#### WORK REQUEST 1
Find every date in the passage about Lindh that includes a year, and list them in the order they appear.

#### PASSAGE FOR REVIEW
╭──

In late November 2001, two months after the September 11 terrorist attacks on the World Trade Center and Pentagon, pro-U.S. Northern Alliance forces captured Lindh after the suppression of a prison mutiny near the Afghan town of Mazar-i-Sharif. He was among a group of Taliban who supported al-Qaeda terrorists. Wounded by a bullet in the right thigh, Lindh had been hiding for a week in the basement of a prison fortress as the United States waged war in Afghanistan against the Taliban.

Northern Alliance forces flooded the basement of the prison, prompting Lindh and other survivors to emerge and surrender. Lindh was handed over to CIA operatives, who initially refused him a lawyer and allegedly mistreated him during an interrogation to obtain intelligence about bin Laden's whereabouts. Lindh was later taken to the United States, where he was officially charged with conspiring to kill U.S. citizens and aiding al-Qaeda.

In July 2002, Lindh's lawyers reached a plea bargain with federal prosecutors. Lindh agreed to plead guilty to reduced charges and to drop claims that U.S. personnel had tortured him. A few months later, in October 2002, Lindh was sentenced to 20 years in prison.

Dubbed “the American Taliban,” Lindh baffled the U.S. public with his unlikely conversion to militant Islam. His case also foreshadowed problems in the legal prosecution of U.S. citizens and others in the war against terrorism.

╰──

#### WORK REQUEST 2
Please reproduce the listing word for word, from its first line through the line containing "Broos se despid".

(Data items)

╭──

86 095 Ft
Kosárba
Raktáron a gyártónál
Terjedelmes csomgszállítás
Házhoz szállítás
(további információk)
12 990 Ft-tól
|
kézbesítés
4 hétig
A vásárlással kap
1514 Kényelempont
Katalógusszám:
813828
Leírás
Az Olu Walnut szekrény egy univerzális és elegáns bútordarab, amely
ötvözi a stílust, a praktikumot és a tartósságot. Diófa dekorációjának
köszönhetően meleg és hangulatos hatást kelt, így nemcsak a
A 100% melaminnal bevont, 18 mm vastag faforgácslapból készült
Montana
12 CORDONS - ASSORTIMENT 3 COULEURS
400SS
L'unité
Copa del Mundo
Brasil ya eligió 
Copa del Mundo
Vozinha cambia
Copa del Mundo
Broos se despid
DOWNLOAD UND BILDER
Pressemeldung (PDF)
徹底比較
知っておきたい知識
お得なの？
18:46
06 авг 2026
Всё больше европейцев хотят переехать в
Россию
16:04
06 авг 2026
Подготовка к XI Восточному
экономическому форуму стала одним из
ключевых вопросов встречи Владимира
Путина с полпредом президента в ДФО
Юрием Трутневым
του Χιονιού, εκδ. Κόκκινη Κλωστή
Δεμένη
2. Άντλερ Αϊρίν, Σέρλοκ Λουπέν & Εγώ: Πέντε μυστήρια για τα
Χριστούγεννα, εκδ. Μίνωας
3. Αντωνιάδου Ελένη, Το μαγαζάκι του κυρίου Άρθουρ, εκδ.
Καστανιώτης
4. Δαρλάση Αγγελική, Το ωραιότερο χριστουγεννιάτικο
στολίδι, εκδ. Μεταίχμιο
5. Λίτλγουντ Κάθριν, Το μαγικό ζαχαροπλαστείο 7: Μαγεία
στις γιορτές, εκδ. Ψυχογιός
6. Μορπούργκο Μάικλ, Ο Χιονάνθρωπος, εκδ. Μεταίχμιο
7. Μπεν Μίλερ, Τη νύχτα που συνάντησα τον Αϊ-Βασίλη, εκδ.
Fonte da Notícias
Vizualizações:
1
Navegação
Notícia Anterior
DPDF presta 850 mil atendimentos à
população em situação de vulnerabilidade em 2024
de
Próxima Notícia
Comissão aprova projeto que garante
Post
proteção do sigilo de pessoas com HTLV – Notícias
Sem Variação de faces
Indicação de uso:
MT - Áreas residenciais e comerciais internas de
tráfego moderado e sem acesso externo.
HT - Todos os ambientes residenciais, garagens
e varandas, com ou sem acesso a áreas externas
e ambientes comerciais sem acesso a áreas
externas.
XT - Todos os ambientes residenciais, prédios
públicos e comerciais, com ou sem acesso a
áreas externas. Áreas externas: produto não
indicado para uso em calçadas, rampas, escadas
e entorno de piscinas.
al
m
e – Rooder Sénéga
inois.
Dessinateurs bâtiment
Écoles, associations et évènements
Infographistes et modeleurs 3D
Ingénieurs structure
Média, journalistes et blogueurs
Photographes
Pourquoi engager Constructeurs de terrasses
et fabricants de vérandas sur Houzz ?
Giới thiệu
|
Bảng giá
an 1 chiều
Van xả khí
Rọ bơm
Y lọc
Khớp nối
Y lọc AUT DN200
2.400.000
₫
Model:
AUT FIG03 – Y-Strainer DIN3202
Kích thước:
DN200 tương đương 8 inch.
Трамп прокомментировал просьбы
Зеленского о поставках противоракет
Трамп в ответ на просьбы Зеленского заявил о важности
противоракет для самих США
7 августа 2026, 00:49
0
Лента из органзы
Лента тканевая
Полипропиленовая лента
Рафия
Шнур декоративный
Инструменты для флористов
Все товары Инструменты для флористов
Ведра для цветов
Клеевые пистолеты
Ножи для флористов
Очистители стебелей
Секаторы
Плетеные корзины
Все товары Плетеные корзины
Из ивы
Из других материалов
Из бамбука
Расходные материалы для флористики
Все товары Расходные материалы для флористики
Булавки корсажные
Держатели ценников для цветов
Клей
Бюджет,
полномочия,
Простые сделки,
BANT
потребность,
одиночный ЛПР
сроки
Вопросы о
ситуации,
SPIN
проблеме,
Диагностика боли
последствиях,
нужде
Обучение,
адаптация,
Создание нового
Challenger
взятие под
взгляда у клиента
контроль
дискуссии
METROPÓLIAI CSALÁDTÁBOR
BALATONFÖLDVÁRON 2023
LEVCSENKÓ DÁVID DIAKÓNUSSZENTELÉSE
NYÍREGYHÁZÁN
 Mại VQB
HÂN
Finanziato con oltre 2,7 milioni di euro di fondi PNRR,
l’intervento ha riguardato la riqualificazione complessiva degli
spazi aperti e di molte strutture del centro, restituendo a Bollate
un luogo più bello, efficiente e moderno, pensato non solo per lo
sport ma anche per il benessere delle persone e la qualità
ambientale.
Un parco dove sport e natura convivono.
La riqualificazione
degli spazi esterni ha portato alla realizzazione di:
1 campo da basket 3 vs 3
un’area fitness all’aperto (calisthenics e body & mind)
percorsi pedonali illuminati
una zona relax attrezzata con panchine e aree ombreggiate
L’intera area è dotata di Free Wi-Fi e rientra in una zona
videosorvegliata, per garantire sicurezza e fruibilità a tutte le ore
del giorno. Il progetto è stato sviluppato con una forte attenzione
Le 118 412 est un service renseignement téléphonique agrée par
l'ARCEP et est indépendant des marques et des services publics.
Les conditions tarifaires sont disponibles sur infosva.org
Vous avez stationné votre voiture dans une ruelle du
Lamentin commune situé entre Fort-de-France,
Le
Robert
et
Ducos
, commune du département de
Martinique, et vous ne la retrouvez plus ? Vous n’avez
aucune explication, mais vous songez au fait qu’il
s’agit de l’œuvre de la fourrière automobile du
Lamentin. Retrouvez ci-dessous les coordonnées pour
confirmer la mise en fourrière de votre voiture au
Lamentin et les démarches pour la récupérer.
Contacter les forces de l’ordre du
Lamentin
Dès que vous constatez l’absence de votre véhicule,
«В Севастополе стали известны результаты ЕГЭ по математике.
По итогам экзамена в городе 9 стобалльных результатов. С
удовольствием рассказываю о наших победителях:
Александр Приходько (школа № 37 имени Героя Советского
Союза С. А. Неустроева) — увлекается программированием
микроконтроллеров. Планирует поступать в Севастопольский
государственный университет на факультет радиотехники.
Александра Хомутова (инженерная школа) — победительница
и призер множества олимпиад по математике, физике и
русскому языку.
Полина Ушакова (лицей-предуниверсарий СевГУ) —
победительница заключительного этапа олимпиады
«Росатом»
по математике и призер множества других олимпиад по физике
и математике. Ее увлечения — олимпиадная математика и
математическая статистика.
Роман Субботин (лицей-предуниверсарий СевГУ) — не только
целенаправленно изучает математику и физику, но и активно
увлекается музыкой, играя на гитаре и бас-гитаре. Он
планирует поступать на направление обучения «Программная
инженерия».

╰──

#### RESPONSE BOX 1
late November 2001
July 2002
October 2002

#### RESPONSE BOX 2
86 095 Ft
Kosárba
Raktáron a gyártónál
Terjedelmes csomgszállítás
Házhoz szállítás
(további információk)
12 990 Ft-tól
|
kézbesítés
4 hétig
A vásárlással kap
1514 Kényelempont
Katalógusszám:
813828
Leírás
Az Olu Walnut szekrény egy univerzális és elegáns bútordarab, amely
ötvözi a stílust, a praktikumot és a tartósságot. Diófa dekorációjának
köszönhetően meleg és hangulatos hatást kelt, így nemcsak a
A 100% melaminnal bevont, 18 mm vastag faforgácslapból készült
Montana
12 CORDONS - ASSORTIMENT 3 COULEURS
400SS
L'unité
Copa del Mundo
Brasil ya eligió 
Copa del Mundo
Vozinha cambia
Copa del Mundo
Broos se despid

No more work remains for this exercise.